[Collected data]
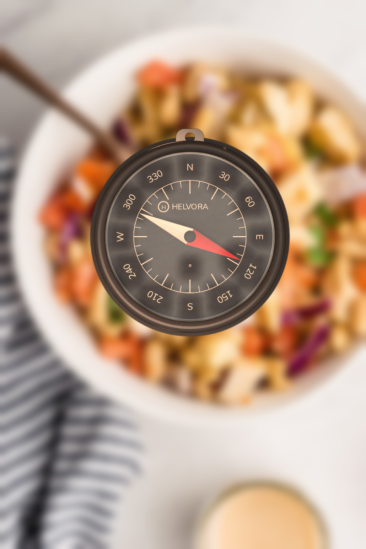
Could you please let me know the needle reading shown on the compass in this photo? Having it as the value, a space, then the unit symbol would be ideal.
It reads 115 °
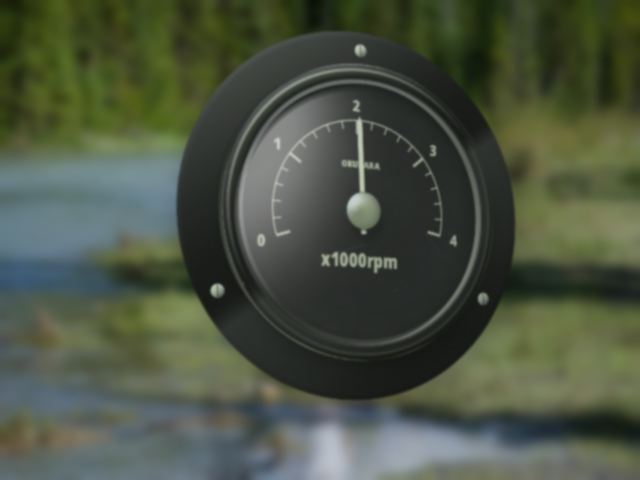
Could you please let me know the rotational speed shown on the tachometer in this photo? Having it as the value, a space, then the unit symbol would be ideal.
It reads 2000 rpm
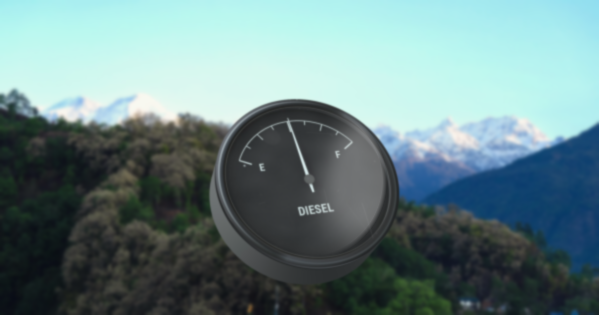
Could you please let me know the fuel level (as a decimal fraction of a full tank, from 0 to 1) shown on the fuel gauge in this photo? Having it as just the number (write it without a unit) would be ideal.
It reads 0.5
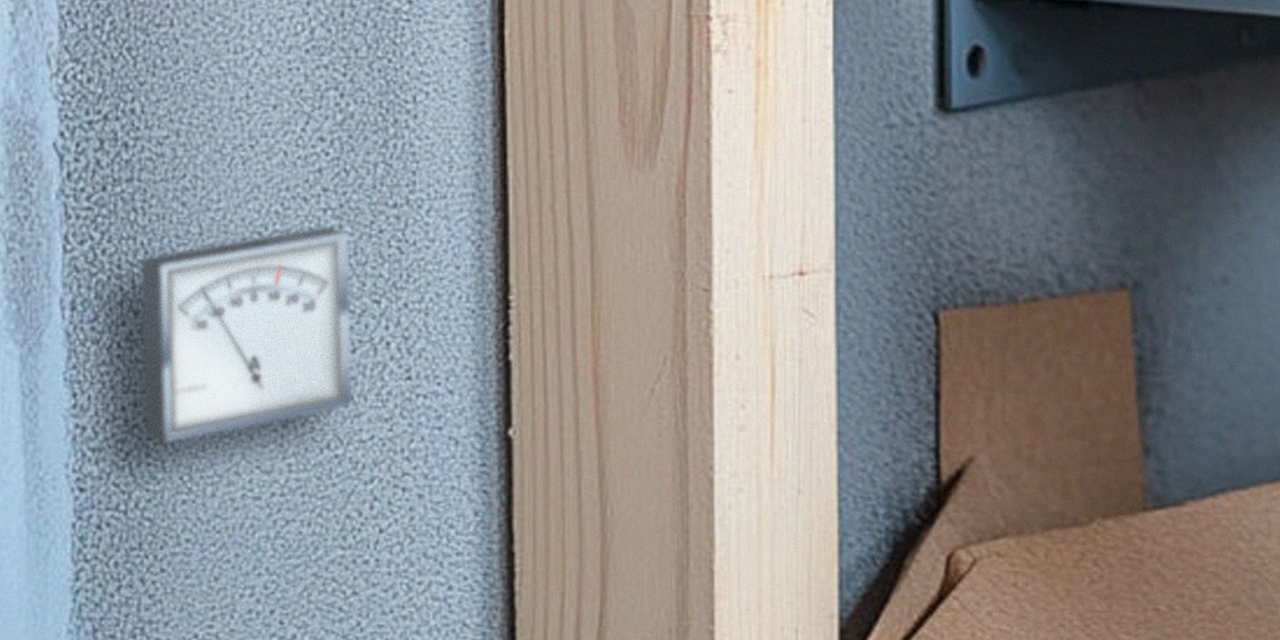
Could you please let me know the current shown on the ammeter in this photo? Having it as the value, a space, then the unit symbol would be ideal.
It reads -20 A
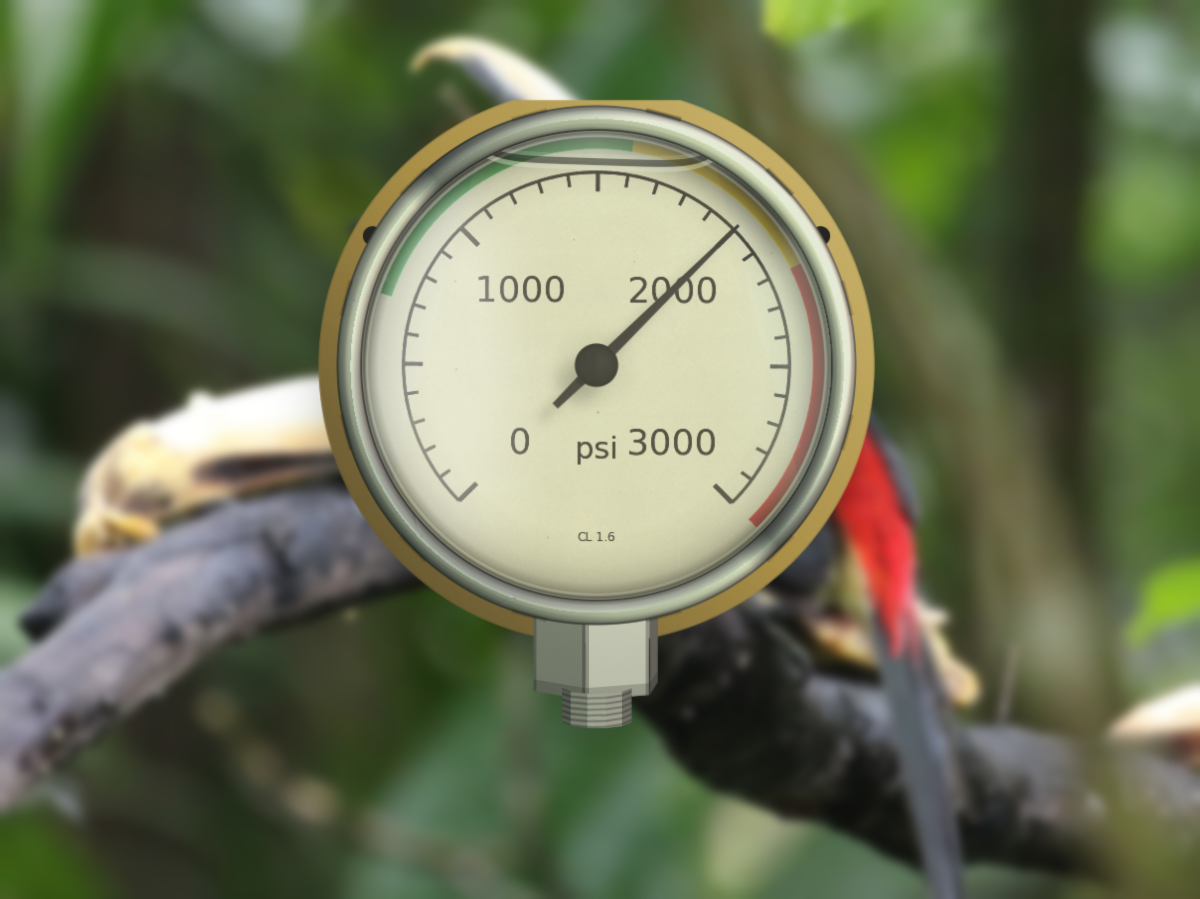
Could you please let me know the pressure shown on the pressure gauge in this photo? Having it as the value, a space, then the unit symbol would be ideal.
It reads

* [THE TASK]
Output every line of the listing above exactly as it appears, leaving out the pictures.

* [REPLY TO THE TASK]
Could you please let me know the needle reading shown on the compass in this photo? Having it as the value, a space, then the unit symbol would be ideal.
It reads 115 °
Could you please let me know the rotational speed shown on the tachometer in this photo? Having it as the value, a space, then the unit symbol would be ideal.
It reads 2000 rpm
Could you please let me know the fuel level (as a decimal fraction of a full tank, from 0 to 1) shown on the fuel gauge in this photo? Having it as just the number (write it without a unit) would be ideal.
It reads 0.5
Could you please let me know the current shown on the ammeter in this photo? Having it as the value, a space, then the unit symbol would be ideal.
It reads -20 A
Could you please let me know the pressure shown on the pressure gauge in this photo? Having it as the value, a space, then the unit symbol would be ideal.
It reads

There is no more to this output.